NDA/CONFIDENTIALITY

PRO DESIGN ENGINEERING, LLC NONDISCLOSURE AGREEMENT

FOR PROTECTING

XXXXXXXX  XXXXXXXX’ CONFIDENTIAL INFORMATION

 

This Nondisclosure Agreement (“Agreement”) is made as of this ___th day of ______, _____ (the “Effective Date”), by and between Xxxxxxxx  xxxxxxxx, with a place of business at xxxxxxxxxxxxxxxxxxxxxxxxxxxxxxxxxxx (hereinafter “XXXXXXXX  XXXXXXXX”), and Pro Design Engineering, LLC, a limited liability company organized under the laws of the State of Minnesota, having a place of business at 2107 Ibis Drive, Buffalo, MN 55313, U.S.A., (hereinafter “RECIPIENT”).

 

 

RECITALS

 

WHEREAS, the parties desire to establish a confidential relationship whereby confidential and proprietary information of XXXXXXXX  XXXXXXXX may be disclosed by XXXXXXXX  XXXXXXXX to RECIPIENT and such information shall be protected from any disclosure, dissemination or use that is not authorized by XXXXXXXX  XXXXXXXX; and

 

WHEREAS, the parties, for their mutual benefit, are desirous that XXXXXXXX  XXXXXXXX may disclose to RECIPIENT information related to the design of YYYYYYYYYYYYYYYYYYYYYYYYYYYYYYY and proposals related to contracts between XXXXXXXX  XXXXXXXX CO and PRO DESIGN ENGINEERING for the purposes of supporting the development of mentioned product and negotiations related to said development and manufacture.

# Problems to work on
(1) Answer these questions using the nondisclosure agreement, one answer per line, each marked with its letter:
(a) Under the laws of which state is Pro Design Engineering, LLC organized?
(b) What defined term does the agreement use for Pro Design Engineering, LLC?
(c) According to the recital beginning "WHEREAS, the parties, for their mutual benefit," what purposes is the disclosed information meant to support?
(2) Rewrite the recital in the nondisclosure agreement that begins "WHEREAS, the parties desire to establish" as a short bulleted list that keeps its main points.
(3) Reproduce word for word the part of the nondisclosure agreement between "WHEREAS, the parties desire" and "development and manufacture.", inclusive.

# Supplied data
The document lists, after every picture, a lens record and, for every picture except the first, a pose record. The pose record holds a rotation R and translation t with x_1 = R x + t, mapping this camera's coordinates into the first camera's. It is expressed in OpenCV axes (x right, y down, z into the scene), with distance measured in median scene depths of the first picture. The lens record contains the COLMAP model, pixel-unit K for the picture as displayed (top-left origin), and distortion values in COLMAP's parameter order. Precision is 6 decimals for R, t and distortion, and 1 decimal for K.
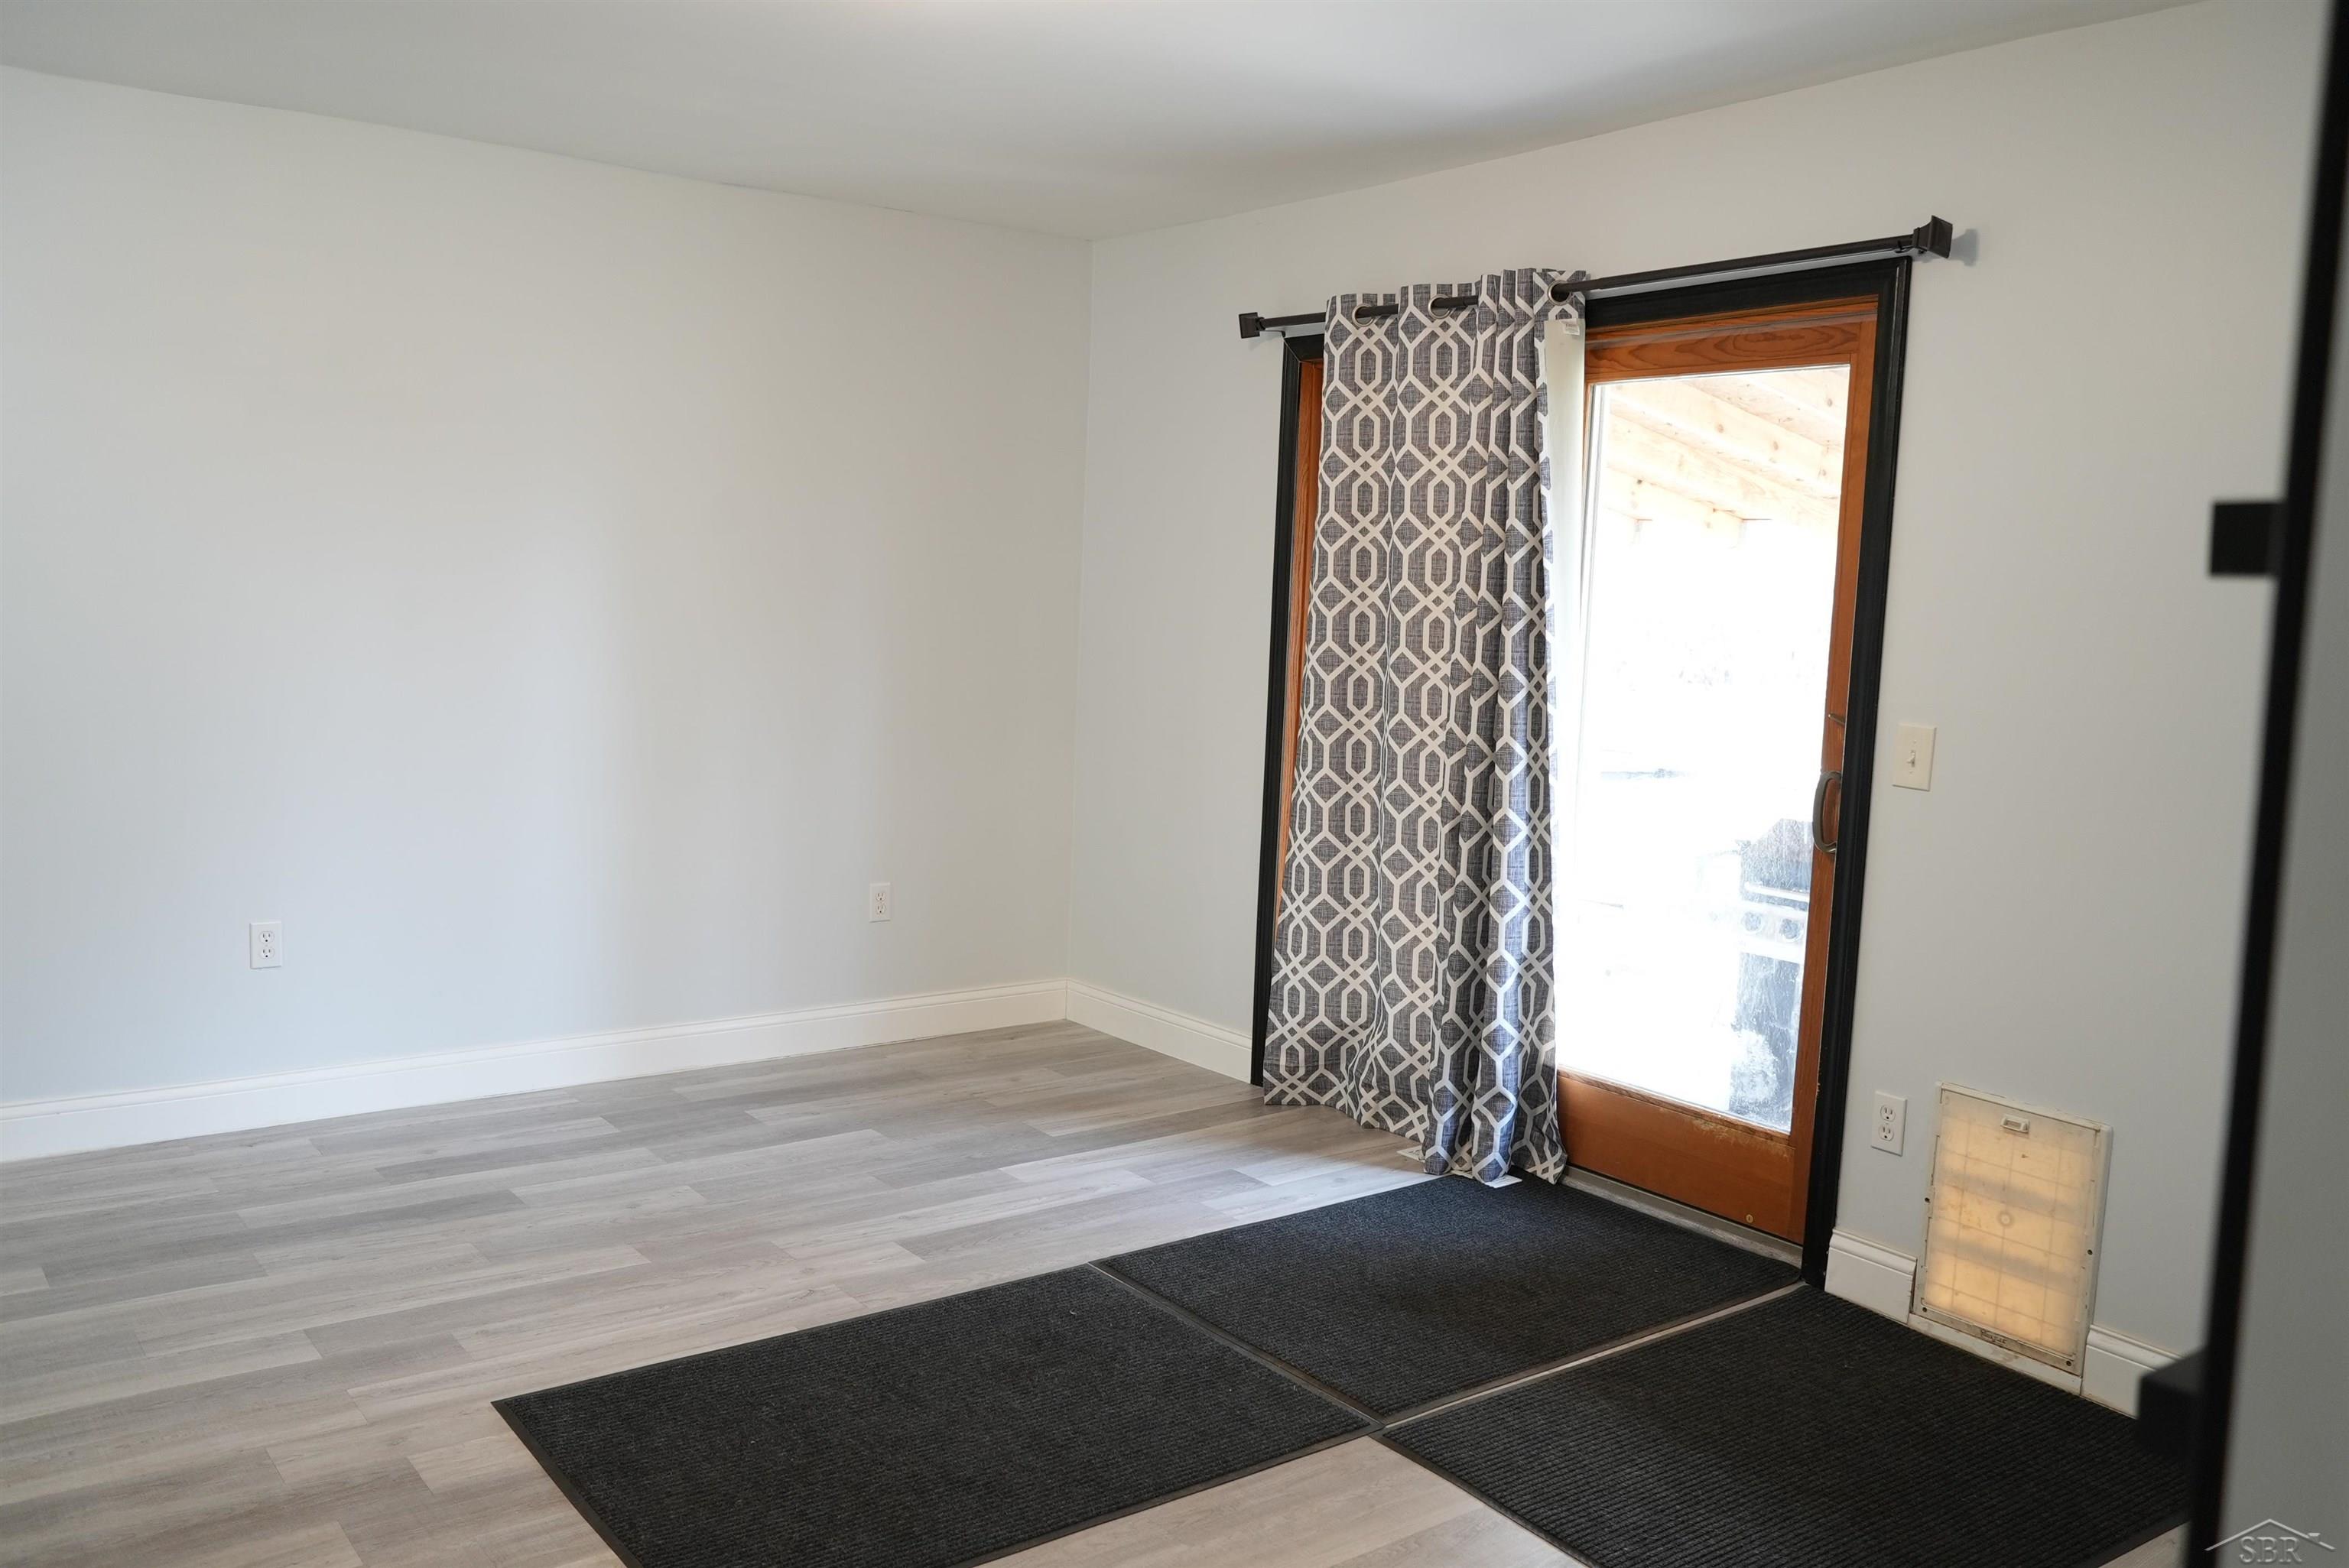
lens RADIAL K [[1912.4, 0, 1173.8], [0, 1912.4, 783.6], [0, 0, 1]] dist [-0.010218, 0.016656]
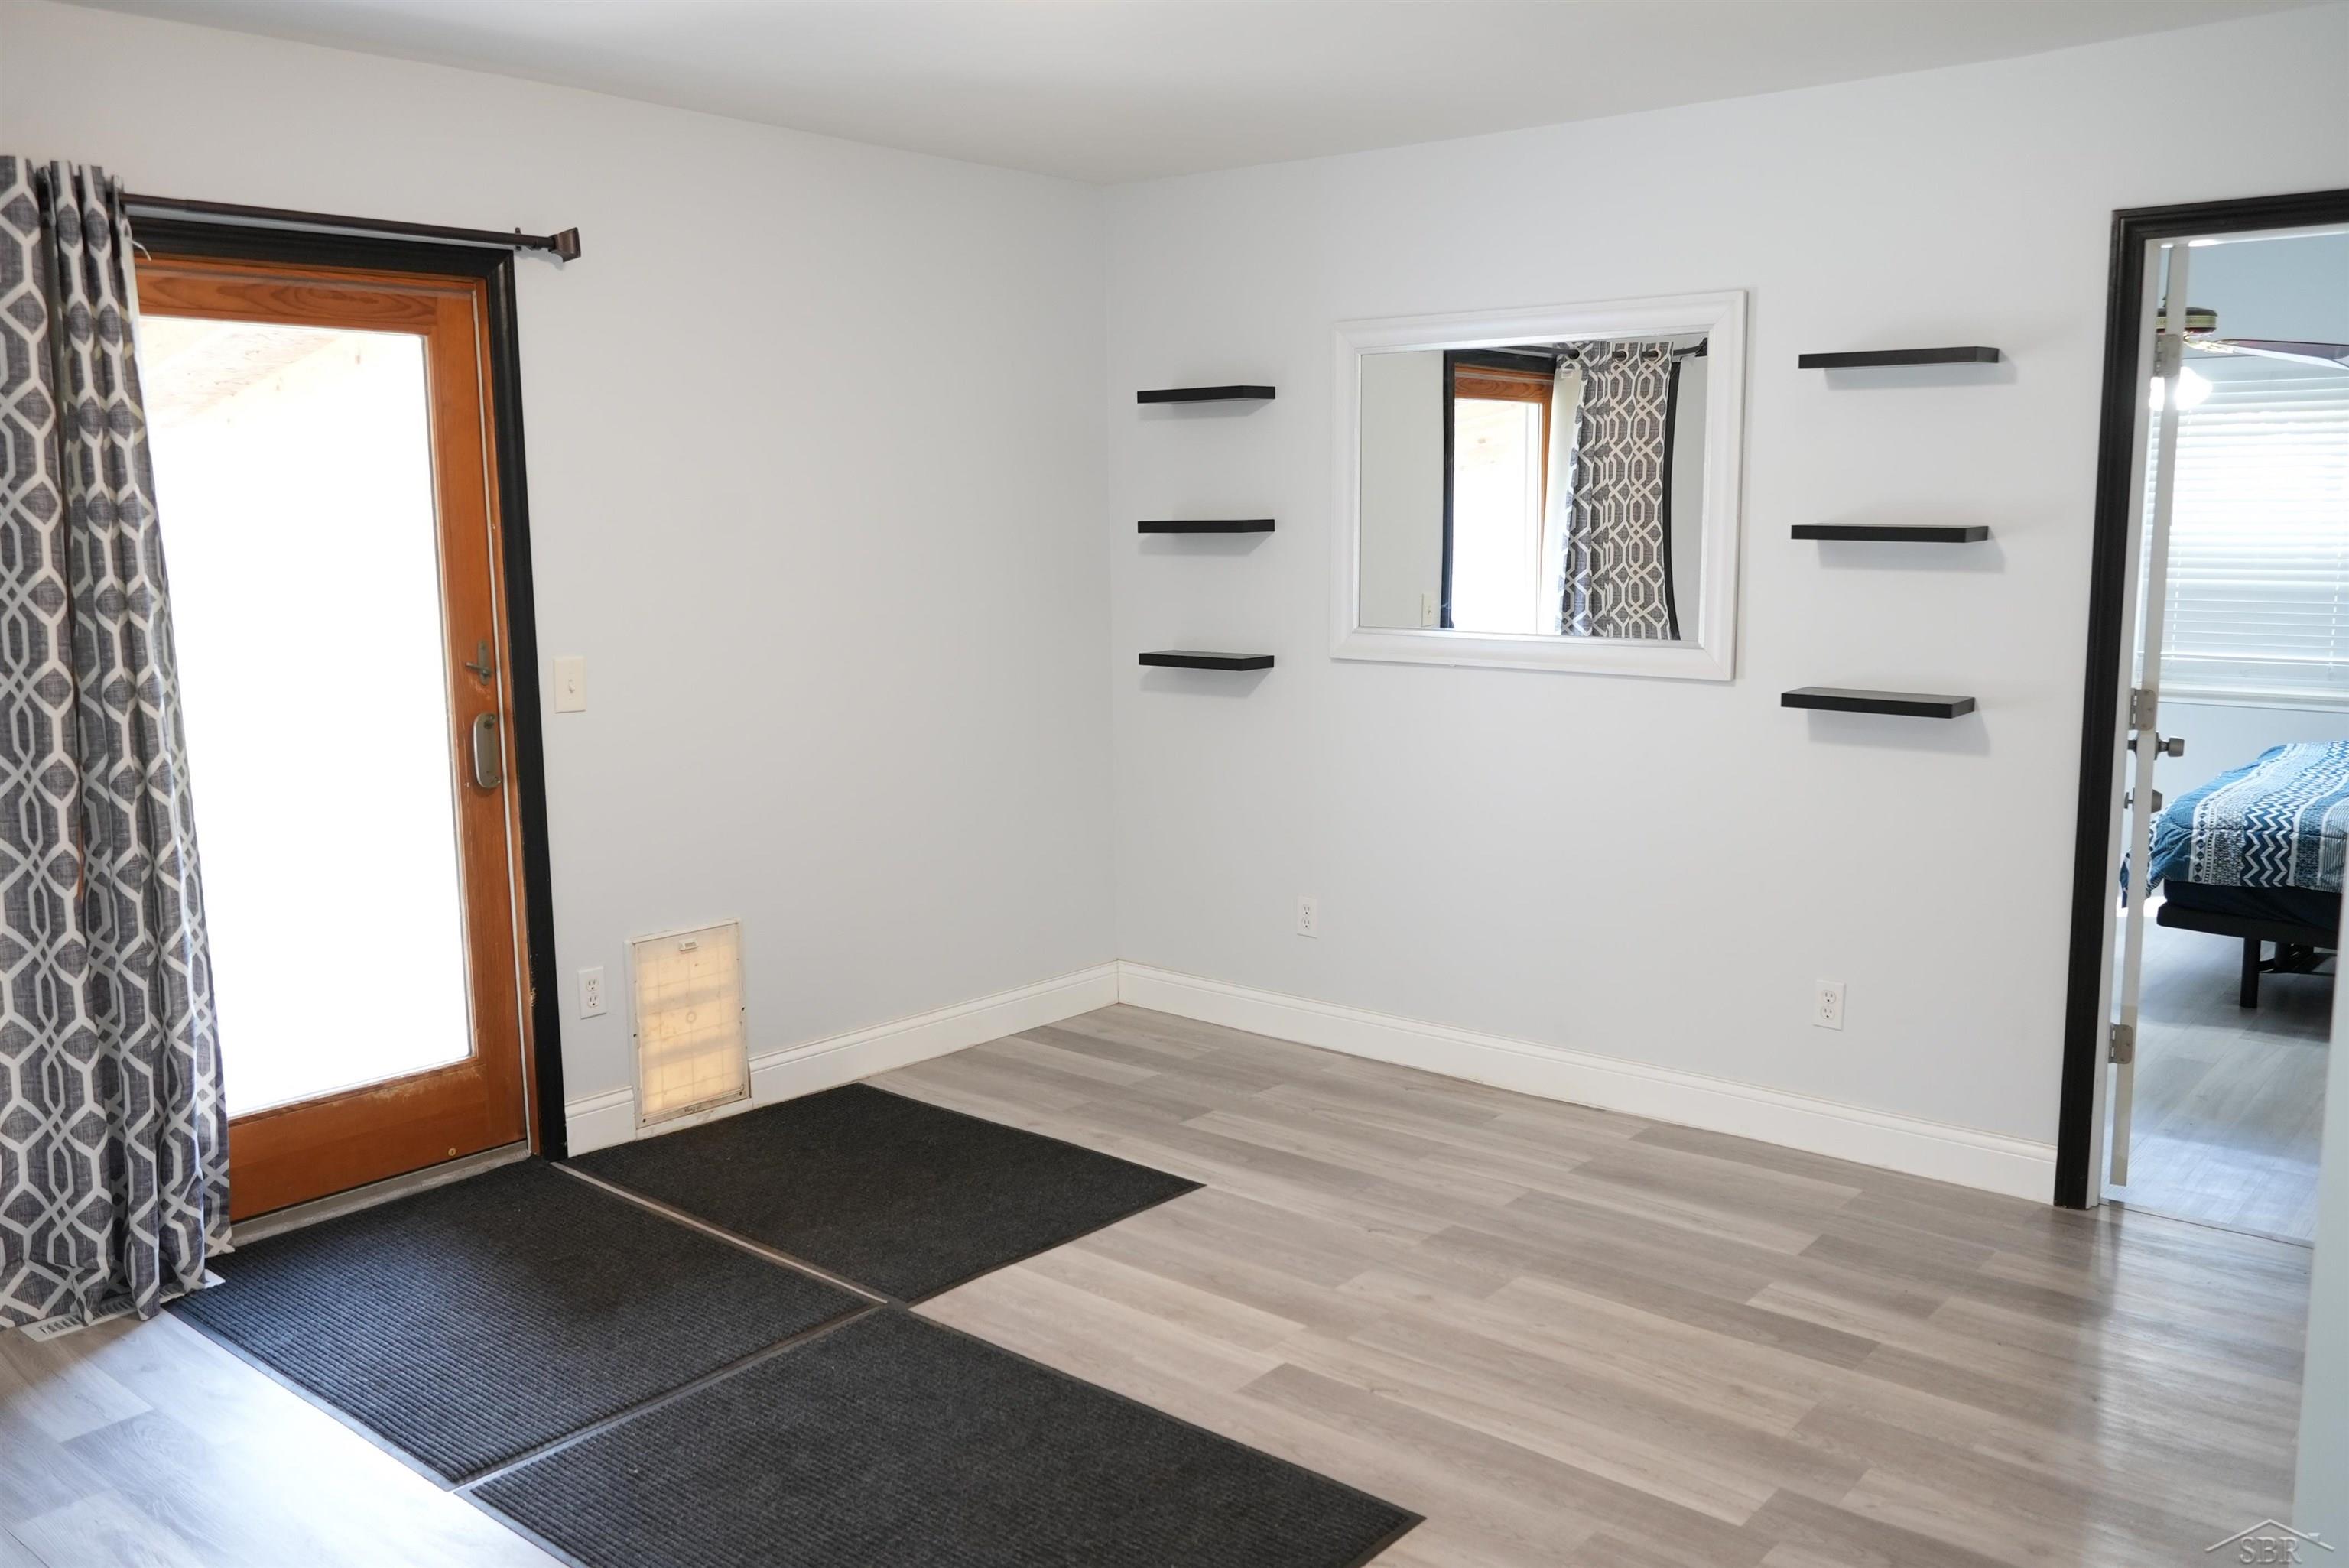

# Answer list
(1)
(a) Minnesota
(b) "RECIPIENT"
(c) Supporting the development of the mentioned product and the negotiations related to that development and its manufacture

(2)
- The parties want to set up a confidential relationship.
- Under it, XXXXXXXX XXXXXXXX may disclose its confidential and proprietary information to RECIPIENT.
- That information is to be protected from any disclosure, dissemination or use that XXXXXXXX XXXXXXXX has not authorized.

(3)
WHEREAS, the parties desire to establish a confidential relationship whereby confidential and proprietary information of XXXXXXXX  XXXXXXXX may be disclosed by XXXXXXXX  XXXXXXXX to RECIPIENT and such information shall be protected from any disclosure, dissemination or use that is not authorized by XXXXXXXX  XXXXXXXX; and

 

WHEREAS, the parties, for their mutual benefit, are desirous that XXXXXXXX  XXXXXXXX may disclose to RECIPIENT information related to the design of YYYYYYYYYYYYYYYYYYYYYYYYYYYYYYY and proposals related to contracts between XXXXXXXX  XXXXXXXX CO and PRO DESIGN ENGINEERING for the purposes of supporting the development of mentioned product and negotiations related to said development and manufacture.